Post by thrasymachus »

ernestm wrote

Well Im perhaps too old to appreciate post modernism as younger people do, but it seems to me, postmodernism is on the whole rejected as 'nonsense' by modern science, particularly in fact because of widespread admiration of Kuhn. Being Popperian I can't really comment on that.
I didn't start reading Rorty until I was 50 or so. Then Heidegger, Husserl, then back to Kierkegaard, Hegel, and then the door was open, on to Derrida, Levinas, looking back at Wittgenstein, then the French theological turn with Michel Henry, Marion, and on and on. I did this because it was fascinating. Rorty's Irony, Contingency and Solidarity almost completes the Kantian revolution.

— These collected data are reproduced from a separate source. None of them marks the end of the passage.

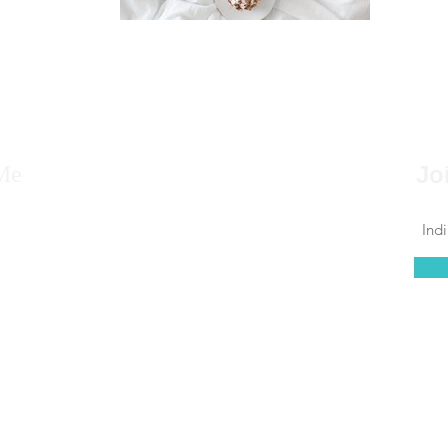
Me
Jo
ne, nato a Siracusa, Sicilia, lavoro nel mondo
da tanti anni e cerco di far scoprire ai
he scelgono la mia terra, tradizioni e luoghi da
e.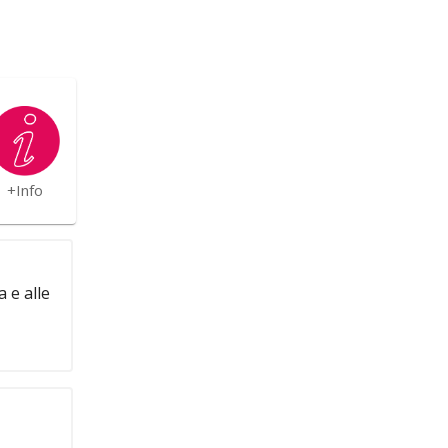
+Info
 e alle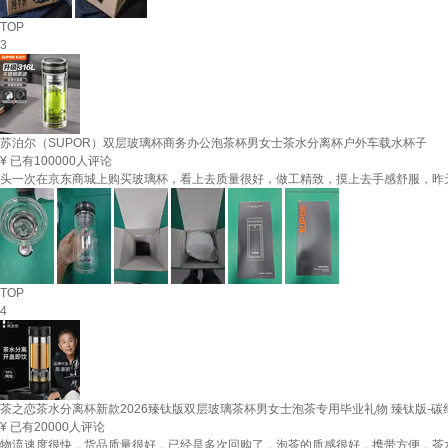
TOP
3
苏泊尔（SUPOR）双层玻璃杯商务办公泡茶杯男女士茶水分离杯户外车载水杯子
¥
已有100000人评论
头一次在京东商城上购买玻璃杯，看上去质量很好，做工精致，摸上去手感舒服，昨
TOP
4
茶之恋茶水分离杯新款2026臻钛版双层玻璃茶杯男女士泡茶专用毕业礼物 臻钛版-碳纤维
¥
已有20000人评论
物流速度很快，货品质量很好，已经是多次回购了，泡茶的质感很好，携带方便，茶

sorry, but Kuhn? Kuhn the Kantian? No, modern science does not take that kindly to Kuhn at all. As to post modern thinking and scientific perspective, like something Neil DeGrasse Tyson might stand for, the reason they do not hold high regard for post modern thinking is singular: they don't read it. It takes work to understand something like this, and they are too busy, just as they are too busy for learning ceramic engineering or knitting. Why would I even take seriously at all what someone says about something they haven't read a thing about.
Indeed, the beginning of understanding phenomenology and its post modern progeny is the grandfather of phenomenology, Kant. Analytic philosophy took Kant's empirical delimitation of human understanding as its bottom line; phenomenologists took his idealism as theirs.

Popper. He defended the hypothetical deductive method, didn't he? This is right, I think. But then, there is so much more.